[[ Records for the exercise open ]]

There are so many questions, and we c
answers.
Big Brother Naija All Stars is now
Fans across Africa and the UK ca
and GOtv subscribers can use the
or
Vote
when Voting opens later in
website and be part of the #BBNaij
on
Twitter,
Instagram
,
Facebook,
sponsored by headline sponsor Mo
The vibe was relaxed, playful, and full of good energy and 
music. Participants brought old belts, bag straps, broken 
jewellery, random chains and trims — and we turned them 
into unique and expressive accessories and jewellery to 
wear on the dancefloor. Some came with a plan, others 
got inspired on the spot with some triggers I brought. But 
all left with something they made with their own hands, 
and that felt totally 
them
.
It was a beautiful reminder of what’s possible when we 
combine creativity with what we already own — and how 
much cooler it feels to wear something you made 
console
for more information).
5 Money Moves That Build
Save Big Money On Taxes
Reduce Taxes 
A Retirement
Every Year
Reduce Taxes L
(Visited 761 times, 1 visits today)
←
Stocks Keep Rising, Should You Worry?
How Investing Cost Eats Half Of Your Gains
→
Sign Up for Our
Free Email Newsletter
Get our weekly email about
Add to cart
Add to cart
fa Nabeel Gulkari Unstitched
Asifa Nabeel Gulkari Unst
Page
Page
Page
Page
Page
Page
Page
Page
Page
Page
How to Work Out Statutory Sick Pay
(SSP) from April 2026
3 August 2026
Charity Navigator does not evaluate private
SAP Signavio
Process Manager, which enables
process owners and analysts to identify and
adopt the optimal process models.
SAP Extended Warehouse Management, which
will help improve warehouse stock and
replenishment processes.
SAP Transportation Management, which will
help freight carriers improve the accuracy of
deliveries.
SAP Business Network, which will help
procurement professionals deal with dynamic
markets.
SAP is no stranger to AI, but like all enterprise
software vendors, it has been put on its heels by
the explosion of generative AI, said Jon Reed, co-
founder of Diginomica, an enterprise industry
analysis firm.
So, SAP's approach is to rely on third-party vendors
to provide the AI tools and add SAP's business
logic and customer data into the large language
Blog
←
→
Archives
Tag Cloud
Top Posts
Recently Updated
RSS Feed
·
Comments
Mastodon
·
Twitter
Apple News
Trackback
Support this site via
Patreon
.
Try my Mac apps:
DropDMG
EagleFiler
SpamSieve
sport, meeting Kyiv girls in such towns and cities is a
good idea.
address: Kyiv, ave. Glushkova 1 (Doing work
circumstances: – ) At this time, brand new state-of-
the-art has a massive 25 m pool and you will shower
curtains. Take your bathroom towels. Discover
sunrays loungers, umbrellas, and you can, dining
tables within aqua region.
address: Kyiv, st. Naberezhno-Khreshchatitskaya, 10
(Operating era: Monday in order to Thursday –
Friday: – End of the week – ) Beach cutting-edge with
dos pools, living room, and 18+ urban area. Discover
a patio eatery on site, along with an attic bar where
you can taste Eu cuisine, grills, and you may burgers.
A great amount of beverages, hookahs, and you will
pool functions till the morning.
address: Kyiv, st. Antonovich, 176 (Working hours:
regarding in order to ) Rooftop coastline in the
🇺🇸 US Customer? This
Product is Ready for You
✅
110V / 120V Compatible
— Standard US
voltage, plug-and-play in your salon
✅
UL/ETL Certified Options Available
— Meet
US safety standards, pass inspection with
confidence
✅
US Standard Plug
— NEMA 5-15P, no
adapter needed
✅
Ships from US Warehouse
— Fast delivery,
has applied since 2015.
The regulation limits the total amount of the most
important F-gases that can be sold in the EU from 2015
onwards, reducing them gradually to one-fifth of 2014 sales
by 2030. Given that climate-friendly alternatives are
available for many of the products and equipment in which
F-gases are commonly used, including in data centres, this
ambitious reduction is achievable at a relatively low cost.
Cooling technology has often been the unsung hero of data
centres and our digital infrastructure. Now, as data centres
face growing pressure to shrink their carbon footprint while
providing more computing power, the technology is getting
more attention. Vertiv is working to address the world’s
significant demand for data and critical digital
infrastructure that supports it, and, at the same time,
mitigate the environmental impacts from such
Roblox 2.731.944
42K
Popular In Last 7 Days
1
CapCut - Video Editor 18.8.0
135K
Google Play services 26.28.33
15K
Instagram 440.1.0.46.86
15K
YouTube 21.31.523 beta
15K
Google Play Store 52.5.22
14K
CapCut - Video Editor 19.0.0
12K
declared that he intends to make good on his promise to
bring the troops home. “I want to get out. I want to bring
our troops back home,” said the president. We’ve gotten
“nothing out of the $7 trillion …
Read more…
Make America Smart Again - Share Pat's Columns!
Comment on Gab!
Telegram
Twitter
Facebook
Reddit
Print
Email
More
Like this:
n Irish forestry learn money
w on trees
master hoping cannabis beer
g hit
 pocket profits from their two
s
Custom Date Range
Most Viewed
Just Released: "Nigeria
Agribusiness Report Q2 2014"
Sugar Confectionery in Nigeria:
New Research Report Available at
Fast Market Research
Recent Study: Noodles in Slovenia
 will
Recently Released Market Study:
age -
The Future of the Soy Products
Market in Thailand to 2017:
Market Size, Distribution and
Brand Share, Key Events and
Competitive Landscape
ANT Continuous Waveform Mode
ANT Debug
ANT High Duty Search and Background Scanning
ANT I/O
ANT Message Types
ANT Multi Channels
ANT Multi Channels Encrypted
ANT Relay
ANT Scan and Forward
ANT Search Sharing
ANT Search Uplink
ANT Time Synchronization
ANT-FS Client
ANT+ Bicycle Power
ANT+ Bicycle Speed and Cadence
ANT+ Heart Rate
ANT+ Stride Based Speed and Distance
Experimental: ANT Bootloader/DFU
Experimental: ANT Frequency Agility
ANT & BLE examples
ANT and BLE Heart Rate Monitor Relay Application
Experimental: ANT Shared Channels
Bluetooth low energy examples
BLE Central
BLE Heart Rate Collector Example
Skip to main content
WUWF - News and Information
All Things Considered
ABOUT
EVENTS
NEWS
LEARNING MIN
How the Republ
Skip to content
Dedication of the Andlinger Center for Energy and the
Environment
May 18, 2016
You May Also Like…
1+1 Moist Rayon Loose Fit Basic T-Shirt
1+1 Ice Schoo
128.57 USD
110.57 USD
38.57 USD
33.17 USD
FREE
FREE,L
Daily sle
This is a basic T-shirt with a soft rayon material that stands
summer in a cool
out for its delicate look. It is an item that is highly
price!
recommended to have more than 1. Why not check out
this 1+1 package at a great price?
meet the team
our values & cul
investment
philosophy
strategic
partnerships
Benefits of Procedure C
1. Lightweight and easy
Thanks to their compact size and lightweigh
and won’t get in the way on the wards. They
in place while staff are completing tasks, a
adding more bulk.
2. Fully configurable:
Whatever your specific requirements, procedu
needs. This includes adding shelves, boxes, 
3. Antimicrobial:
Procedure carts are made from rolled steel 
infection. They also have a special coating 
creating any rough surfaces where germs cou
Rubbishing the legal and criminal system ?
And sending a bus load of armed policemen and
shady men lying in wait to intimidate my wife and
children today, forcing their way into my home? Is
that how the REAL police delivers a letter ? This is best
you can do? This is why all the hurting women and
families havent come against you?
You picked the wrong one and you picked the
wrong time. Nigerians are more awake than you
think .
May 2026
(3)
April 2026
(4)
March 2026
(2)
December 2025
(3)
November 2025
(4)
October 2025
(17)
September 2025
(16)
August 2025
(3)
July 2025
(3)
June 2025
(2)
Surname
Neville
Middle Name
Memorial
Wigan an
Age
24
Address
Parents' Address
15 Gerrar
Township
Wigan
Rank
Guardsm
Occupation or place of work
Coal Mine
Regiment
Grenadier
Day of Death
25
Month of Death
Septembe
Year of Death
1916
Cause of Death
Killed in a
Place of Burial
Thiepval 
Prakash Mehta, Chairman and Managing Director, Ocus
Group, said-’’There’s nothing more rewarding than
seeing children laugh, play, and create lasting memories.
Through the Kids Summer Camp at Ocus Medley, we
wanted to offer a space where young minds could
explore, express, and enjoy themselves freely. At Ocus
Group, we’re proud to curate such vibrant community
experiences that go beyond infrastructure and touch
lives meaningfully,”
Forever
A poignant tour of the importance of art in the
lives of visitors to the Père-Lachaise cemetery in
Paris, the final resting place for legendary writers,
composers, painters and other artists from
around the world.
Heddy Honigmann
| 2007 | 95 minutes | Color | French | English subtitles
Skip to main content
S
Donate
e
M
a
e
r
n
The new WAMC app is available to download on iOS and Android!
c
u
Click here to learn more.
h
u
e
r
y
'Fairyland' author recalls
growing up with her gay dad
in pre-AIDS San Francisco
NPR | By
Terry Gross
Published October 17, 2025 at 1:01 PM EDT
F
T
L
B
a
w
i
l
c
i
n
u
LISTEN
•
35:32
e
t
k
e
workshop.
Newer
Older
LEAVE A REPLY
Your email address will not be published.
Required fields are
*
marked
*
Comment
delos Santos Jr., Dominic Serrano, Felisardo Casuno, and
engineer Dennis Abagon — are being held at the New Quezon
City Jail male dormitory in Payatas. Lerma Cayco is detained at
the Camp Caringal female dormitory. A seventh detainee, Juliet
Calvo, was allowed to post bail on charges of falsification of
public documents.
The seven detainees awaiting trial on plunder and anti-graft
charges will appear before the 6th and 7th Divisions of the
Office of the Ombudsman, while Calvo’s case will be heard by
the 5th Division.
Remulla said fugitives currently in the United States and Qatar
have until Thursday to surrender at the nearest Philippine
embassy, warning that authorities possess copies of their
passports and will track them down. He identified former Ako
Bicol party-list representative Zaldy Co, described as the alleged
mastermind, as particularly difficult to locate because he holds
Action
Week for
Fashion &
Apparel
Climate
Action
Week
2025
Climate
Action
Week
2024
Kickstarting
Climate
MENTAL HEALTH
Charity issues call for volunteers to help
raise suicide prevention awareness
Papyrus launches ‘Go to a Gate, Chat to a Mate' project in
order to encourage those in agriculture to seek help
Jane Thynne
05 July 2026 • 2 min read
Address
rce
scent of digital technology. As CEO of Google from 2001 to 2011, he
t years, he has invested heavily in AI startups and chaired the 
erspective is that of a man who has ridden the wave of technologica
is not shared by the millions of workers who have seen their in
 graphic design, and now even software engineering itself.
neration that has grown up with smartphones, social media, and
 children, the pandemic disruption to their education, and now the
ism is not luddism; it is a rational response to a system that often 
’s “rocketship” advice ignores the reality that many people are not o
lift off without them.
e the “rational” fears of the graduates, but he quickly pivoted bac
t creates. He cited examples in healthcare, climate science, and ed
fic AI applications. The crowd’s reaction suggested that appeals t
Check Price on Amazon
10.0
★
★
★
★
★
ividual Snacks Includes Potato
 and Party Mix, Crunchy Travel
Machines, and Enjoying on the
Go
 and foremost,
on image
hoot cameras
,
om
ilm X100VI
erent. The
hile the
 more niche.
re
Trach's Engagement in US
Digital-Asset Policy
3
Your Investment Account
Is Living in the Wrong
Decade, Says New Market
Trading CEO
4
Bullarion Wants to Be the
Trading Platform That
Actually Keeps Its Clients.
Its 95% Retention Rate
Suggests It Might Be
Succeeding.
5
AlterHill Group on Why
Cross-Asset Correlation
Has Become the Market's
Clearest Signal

[[ Records for the exercise closed ]]

* **Task details**
Reproduce exactly what appears from the line containing "graphic design, and" down to the final line of the data.

* **Solution to the problem**
 graphic design, and now even software engineering itself.
neration that has grown up with smartphones, social media, and
 children, the pandemic disruption to their education, and now the
ism is not luddism; it is a rational response to a system that often 
’s “rocketship” advice ignores the reality that many people are not o
lift off without them.
e the “rational” fears of the graduates, but he quickly pivoted bac
t creates. He cited examples in healthcare, climate science, and ed
fic AI applications. The crowd’s reaction suggested that appeals t
Check Price on Amazon
10.0
★
★
★
★
★
ividual Snacks Includes Potato
 and Party Mix, Crunchy Travel
Machines, and Enjoying on the
Go
 and foremost,
on image
hoot cameras
,
om
ilm X100VI
erent. The
hile the
 more niche.
re
Trach's Engagement in US
Digital-Asset Policy
3
Your Investment Account
Is Living in the Wrong
Decade, Says New Market
Trading CEO
4
Bullarion Wants to Be the
Trading Platform That
Actually Keeps Its Clients.
Its 95% Retention Rate
Suggests It Might Be
Succeeding.
5
AlterHill Group on Why
Cross-Asset Correlation
Has Become the Market's
Clearest Signal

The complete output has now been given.